Joe McFadden is web designer Ollie – he even gets to dance about a little for a quick Strictly in-joke – and he portrays the descent from enthusiastic sceptic to desperate believer with energy, credibility and likeability. Rita Simons plays against type (she was formerly good-time gal Roxy Mitchell in EastEnders) and is fine in a role which has lots of exposition and some great moments of reaction. Persephone Swales-Dawson’s teenaged Jade has to cope with some too-trendy-by-half dialogue, actually saying things like “OMG” and “Lol” rather than reserving such argot for online communication. She also has some great reactive moments.
There is enjoyable character work from Tricia Deighton as local hippy-dippy psychic Annie, and I like Padraig Lynch’s genial vicar, Fortinbras.
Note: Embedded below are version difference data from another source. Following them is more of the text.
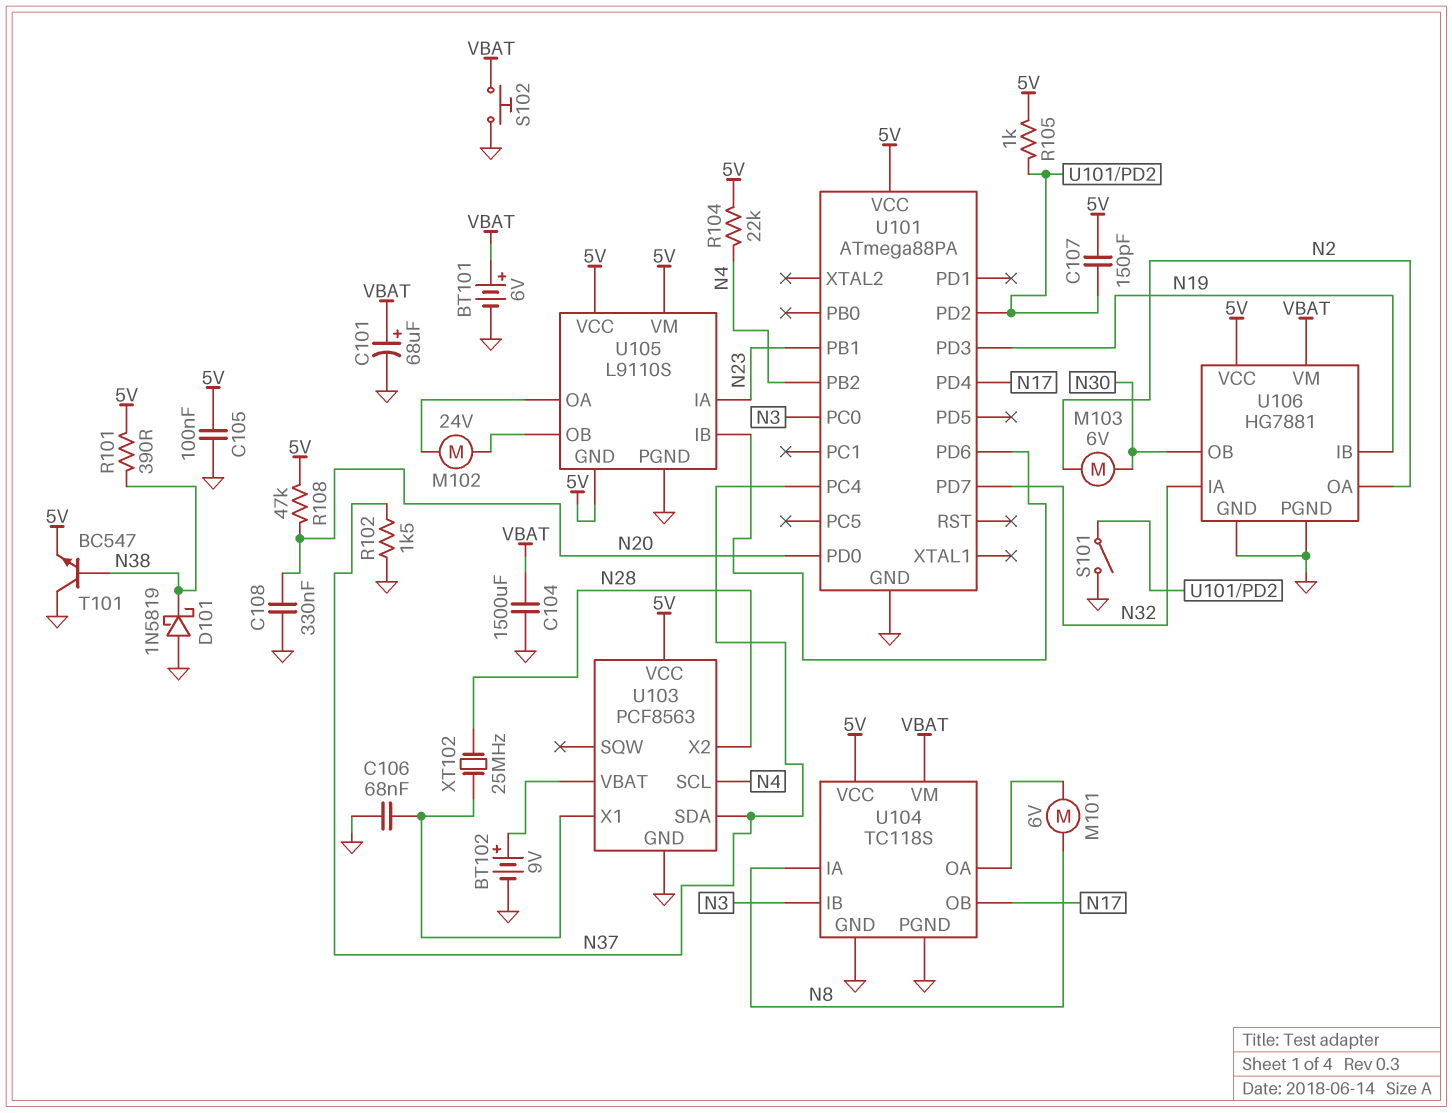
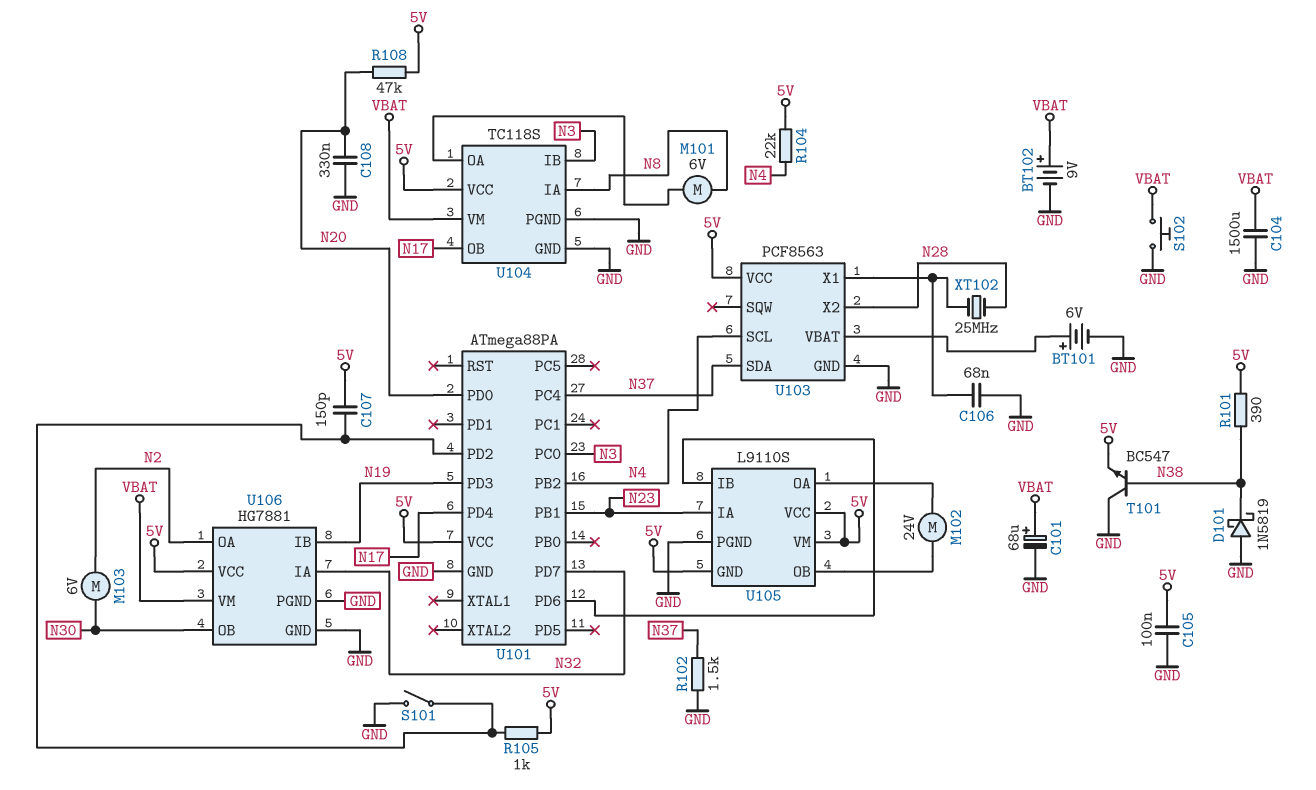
BT101: 6V (plus VBAT, minus GND) -> 6V (plus U103/VBAT, minus GND)
BT102: 9V (plus U103/VBAT, minus GND) -> 9V (plus VBAT, minus GND)

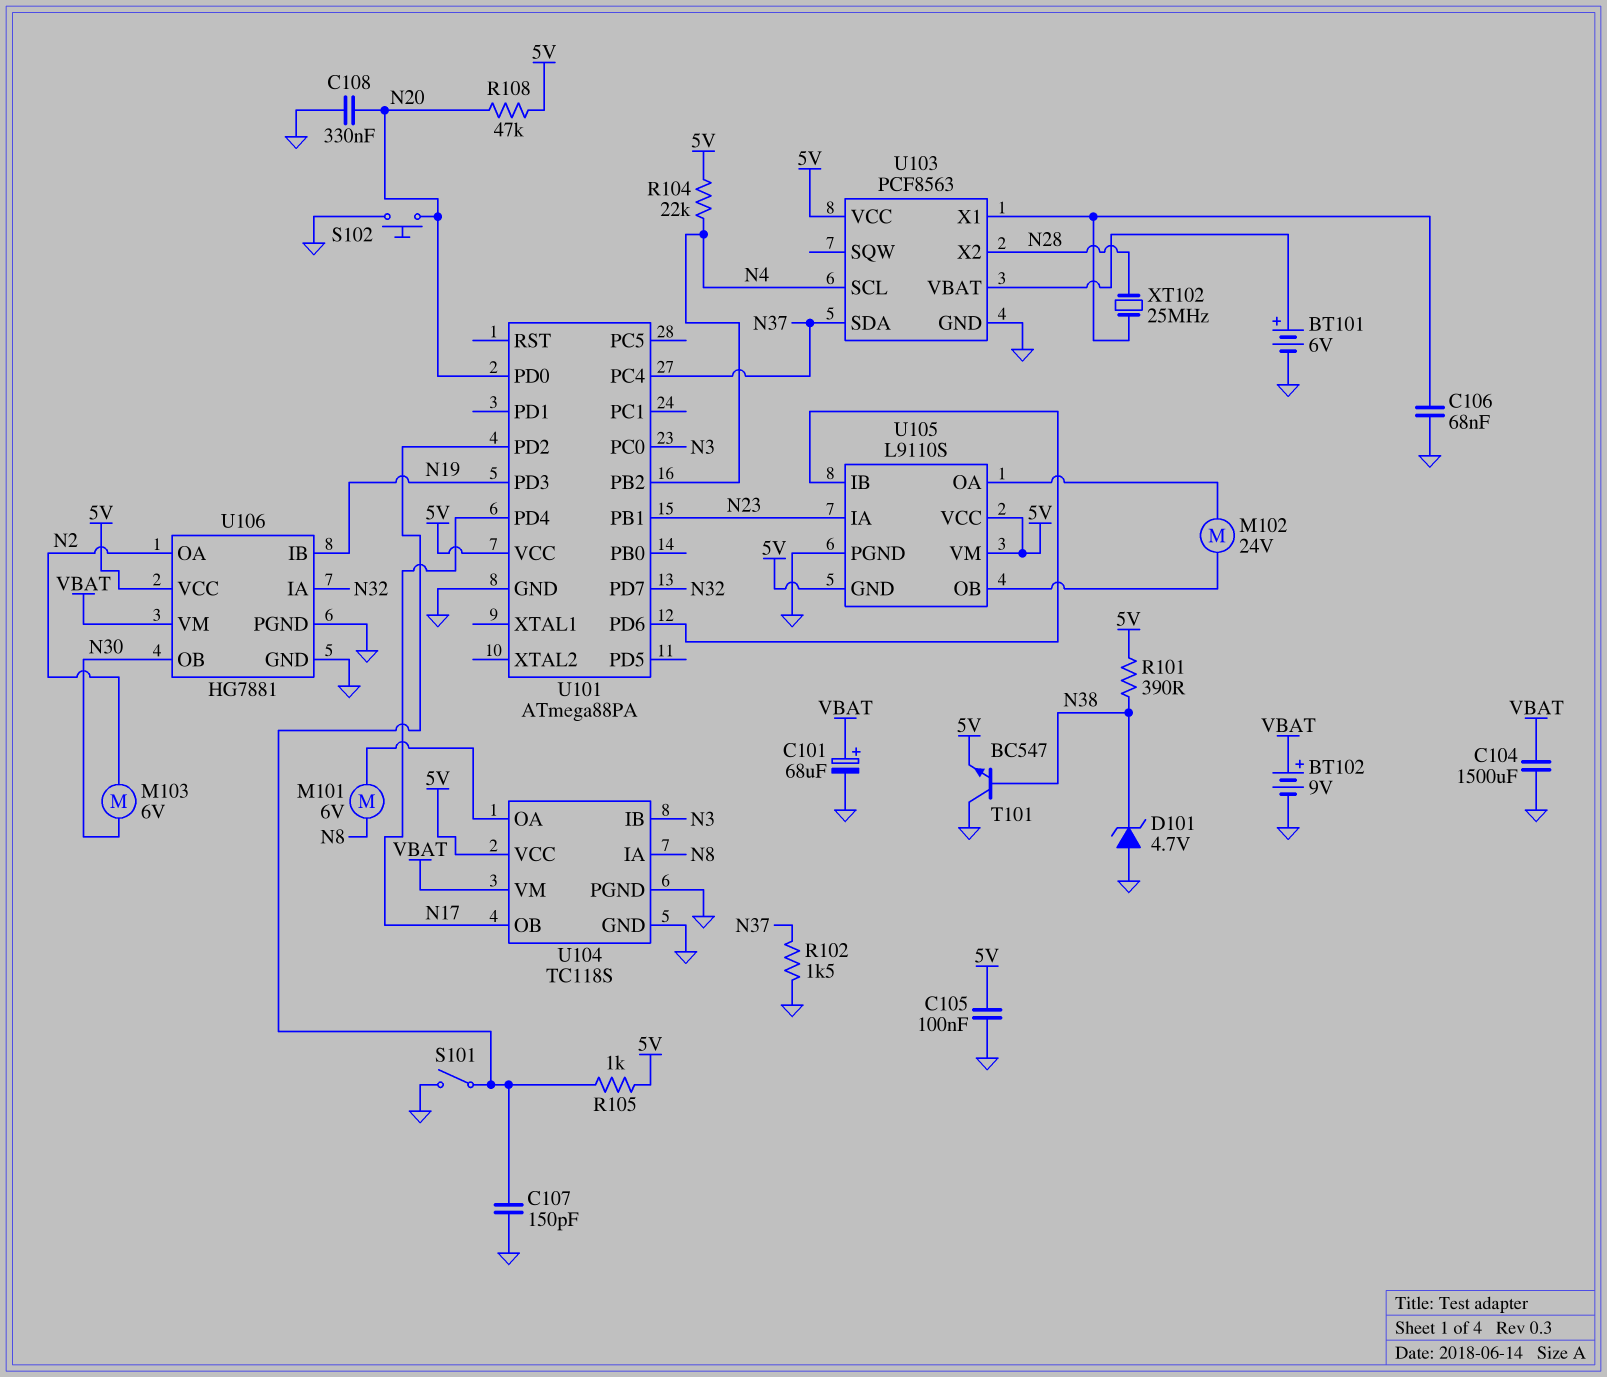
C107: 150pF (5V, U101/PD2) -> 150pF (GND, U101/PD2)
D101: schottky 1N5819 (A GND, K N38) -> zener 4.7V (A GND, K N38)
S102: button (GND, VBAT) -> button (GND, N20)

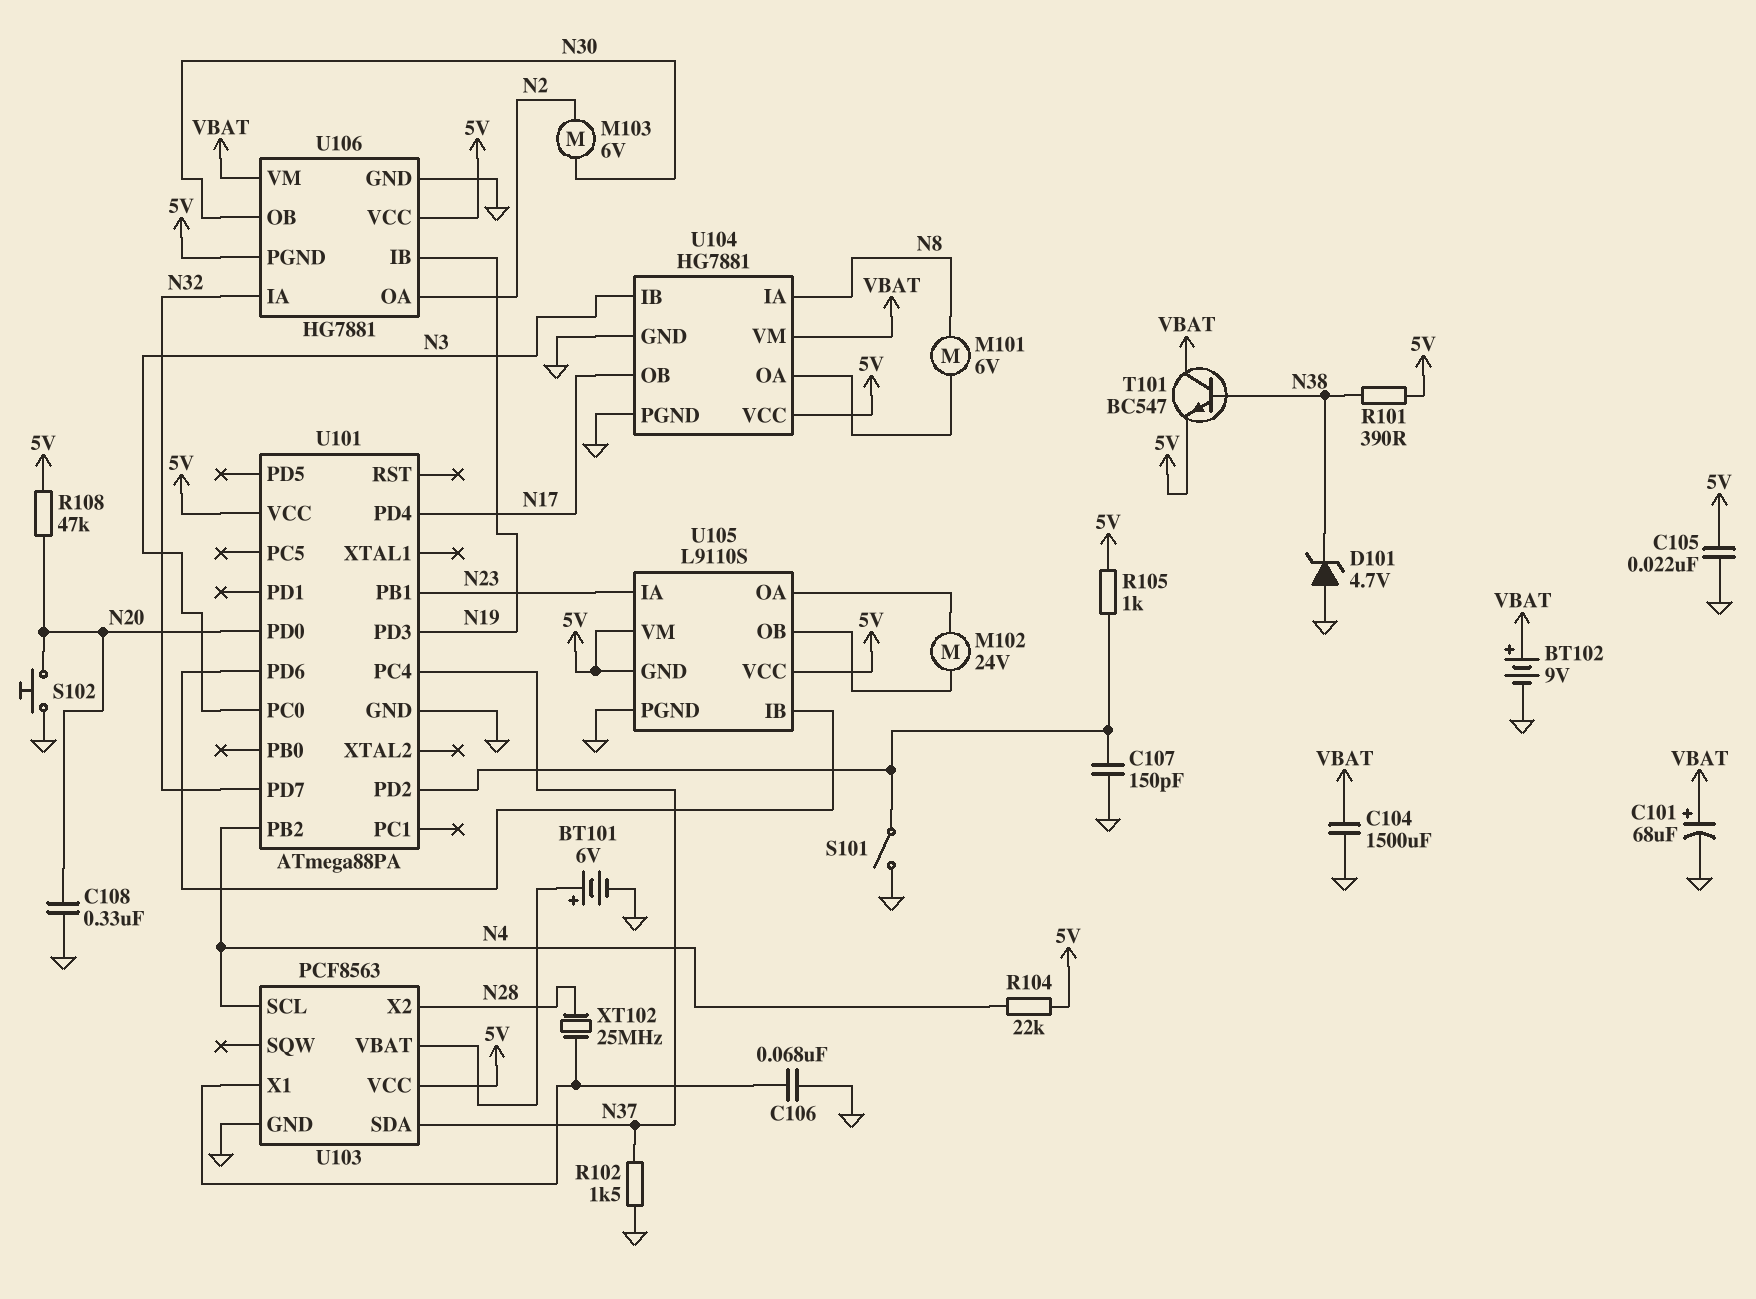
C105: 100nF (5V, GND) -> 22nF (5V, GND)
T101: NPN BC547 (B N38, C GND, E 5V) -> NPN BC547 (B N38, C VBAT, E 5V)
U104: TC118S -> HG7881
U106 pin PGND: GND -> 5V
Charlie Clements (another EastEnders escapee) gives strong support as computer geek, Chris, who may or may not be up to no good, while Leon Stewart makes an impression as Phil the builder.
Ian Talbot’s direction strikes a balance between building tension and releasing it, either with shocks or comic relief, abetted by Michael Holt’s gorgeously gothic set and Jason Taylor’s lighting, which is both subtle and dramatic.
Atmospheric and entertaining, this is a conventional yet effective chiller, a ghost story for our times.